=== Document section ===

What do I do wrong? Please Help

Somehow it does not download this directory. But I did downloaded it using

git clone --recursive https://github.com/rhasspy/gruut

and I also did

sudo apt-get install python-enum34

To eliminate the scource of the first error. Than
./configure --enable-in-place
make
make install

And same result again - all same errors. Why?

Hi @synesthesiam

I was in 2.4.19 and I decided yesterday evening to install the 2.5.9 version through docker.
I’m on PI3+Jabra 410 and I’am surprised by the very good response time and I would like thanks to the adding of a change request I proposed a lot months ago (reboot, stop button in IHM).

=== Record set ===

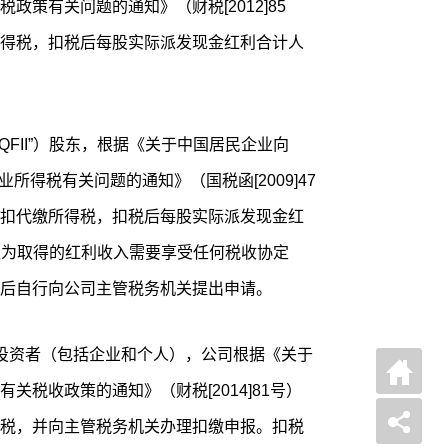
策有关问题的通知》（财税[2012]85
所得税，扣税后每股实际派发现金红利合计人
QFII”）股东，根据《关于中国居民企业向
业所得税有关问题的通知》（国税函[2009]47
代扣代缴所得税，扣税后每股实际派发现金红
东认为取得的红利收入需要享受任何税收协定
后自行向公司主管税务机关提出申请。
投资者（包括企业和个人），公司根据《关于
关税收政策的通知》（财税[2014]81号）
得税，并向主管税务机关办理扣缴申报。扣税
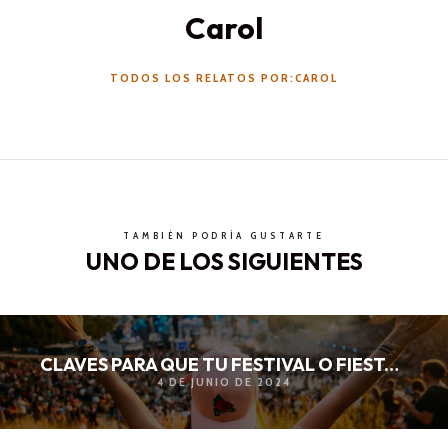
Carol
TODOS LOS RELATOS POR:CAROL
TAMBIÉN PODRÍA GUSTARTE
UNO DE LOS SIGUIENTES
CLAVES PARA QUE TU FESTIVAL O FIESTA SEAN UN ÉXITO
4 DE JUNIO DE 2024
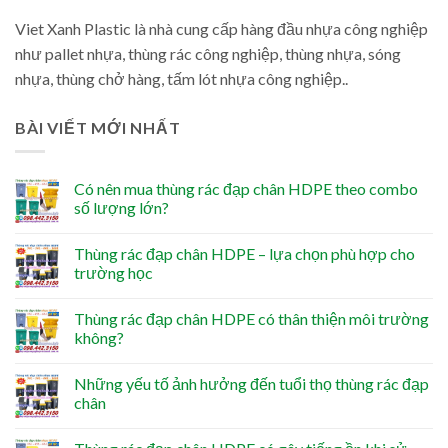
Viet Xanh Plastic là nhà cung cấp hàng đầu nhựa công nghiệp
như pallet nhựa, thùng rác công nghiệp, thùng nhựa, sóng
nhựa, thùng chở hàng, tấm lót nhựa công nghiệp..
BÀI VIẾT MỚI NHẤT
Có nên mua thùng rác đạp chân HDPE theo combo
số lượng lớn?
Thùng rác đạp chân HDPE – lựa chọn phù hợp cho
trường học
Thùng rác đạp chân HDPE có thân thiện môi trường
không?
Những yếu tố ảnh hưởng đến tuổi thọ thùng rác đạp
chân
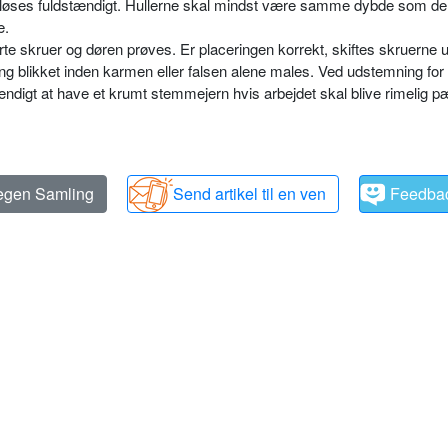
n udløses fuldstændigt. Hullerne skal mindst være samme dybde som d
e.
te skruer og døren prøves. Er placeringen korrekt, skiftes skruerne 
ng blikket inden karmen eller falsen alene males. Ved udstemning for s
endigt at have et krumt stemmejern hvis arbejdet skal blive rimelig p
 egen Samling
Send artikel til en ven
Feedba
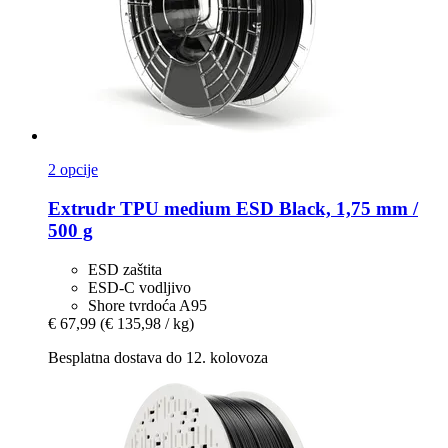
2 opcije
Extrudr
TPU medium ESD Black, 1,75 mm /
500 g
ESD zaštita
ESD-C vodljivo
Shore tvrdoća A95
€ 67,99
(€ 135,98 / kg)
Besplatna dostava do 12. kolovoza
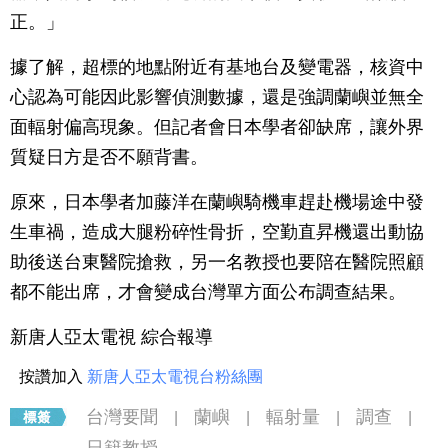
正。」
據了解，超標的地點附近有基地台及變電器，核資中
心認為可能因此影響偵測數據，還是強調蘭嶼並無全
面輻射偏高現象。但記者會日本學者卻缺席，讓外界
質疑日方是否不願背書。
原來，日本學者加藤洋在蘭嶼騎機車趕赴機場途中發
生車禍，造成大腿粉碎性骨折，空勤直昇機還出動協
助後送台東醫院搶救，另一名教授也要陪在醫院照顧
都不能出席，才會變成台灣單方面公布調查結果。
新唐人亞太電視 綜合報導
按讚加入
新唐人亞太電視台粉絲團
台灣要聞
蘭嶼
輻射量
調查
|
|
|
|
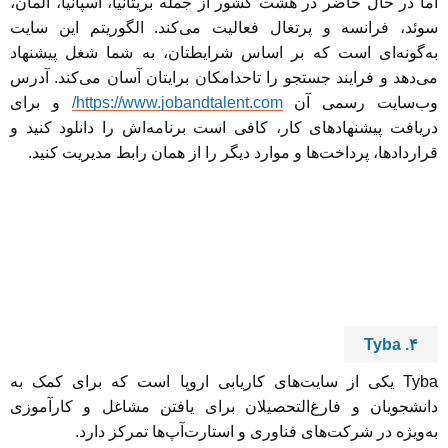
اما در حال حاضر در هشت کشور از جمله بریتانیا، اسپانیا، آلمان،
سوئد، فرانسه و پرتغال فعالیت می‌کند. الگوریتم این سایت
به‌گونه‌ای است که بر اساس شرایطتان، به شما شغل پیشنهاد
می‌دهد و فرایند جستجو را تاحدامکان برایتان آسان می‌کند. آدرس
وب‌سایت رسمی آن
https://www.jobandtalent.com/
و برای
دریافت پیشنهادهای کار، کافی است برنامه‌اش را دانلود کنید و
قراردادها، پرداخت‌ها و موارد دیگر را از همان رابط مدیریت کنید.
۴. Tyba
Tyba یکی از سایت‌های کاریابی اروپا است که برای کمک به
دانشجویان و فارغ‌التحصیلان برای یافتن مشاغل و کارآموزی
به‌ویژه در شرکت‌های فناوری و استارت‌آپ‌ها تمرکز دارد.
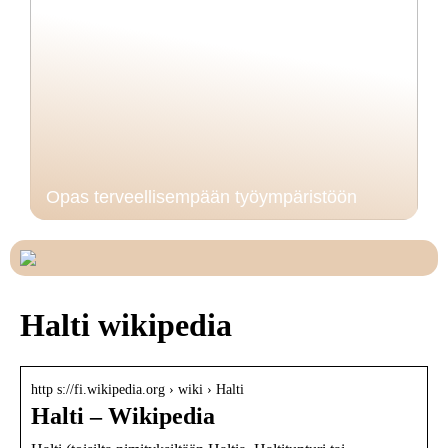
Opas terveellisempään työympäristöön
Halti wikipedia
http s://fi.wikipedia.org › wiki › Halti
Halti – Wikipedia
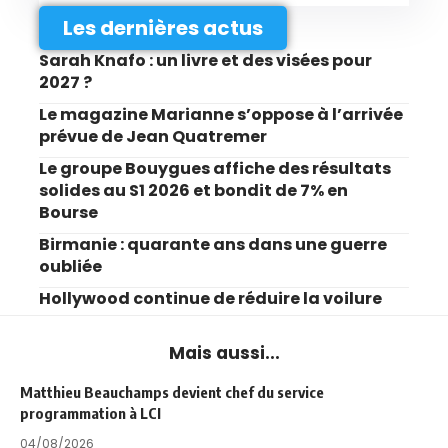
Les dernières actus
Sarah Knafo : un livre et des visées pour
2027 ?
Le magazine Marianne s’oppose à l’arrivée
prévue de Jean Quatremer
Le groupe Bouygues affiche des résultats
solides au S1 2026 et bondit de 7% en
Bourse
Birmanie : quarante ans dans une guerre
oubliée
Hollywood continue de réduire la voilure
Mais aussi...
Matthieu Beauchamps devient chef du service
programmation à LCI
04/08/2026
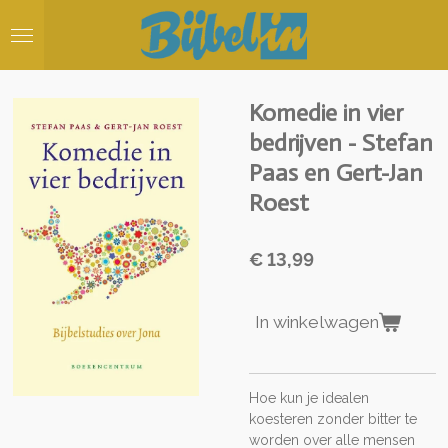
Ga
direct
naar
de
hoofdinhoud
Komedie in vier
bedrijven - Stefan
Paas en Gert-Jan
Roest
€ 13,99
In winkelwagen
Hoe kun je idealen
koesteren zonder bitter te
worden over alle mensen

===

_Required actions_:
A) Using the forum thread, decide whether each statement agrees with it. Answer yes or no for each, and quote the words from the thread that settle it.
(i) The poster cloned the gruut repository with the --recursive option.
(ii) After running the build commands, the poster got different errors than before.
(iii) The second poster installed version 2.5.9 without using docker.
B) In the forum thread, which version was the second poster running before installing 2.5.9?
C) Write the next part of the forum thread, starting after its last sentence.
The items are separate from the forum thread and are not part of it.

_Responses to the tasks_:
A)
(i) Yes: "git clone --recursive https://github.com/rhasspy/gruut"
(ii) No: "And same result again - all same errors."
(iii) No: "I decided yesterday evening to install the 2.5.9 version through docker."

B) 2.4.19

C)
Integration with the excellent plugin jeeRhasspy from @KiboOst also well done

Thank’s again for the great works

3 Likes

You may need to download the gruut release tarball: https://github.com/rhasspy/gruut/releases or disable Larynx with ./configure ... --disable-larynx

What happened was I exceeded the size limit for upload to PyPi with the most recent version of gruut, so you can’t currently pip install it (unless you do pip install https://github.com/rhasspy/gruut/releases/download/v0.5.0/gruut-0.5.0.tar.gz)

I need to refactor gruut so the language-specific pieces can be downloaded separately.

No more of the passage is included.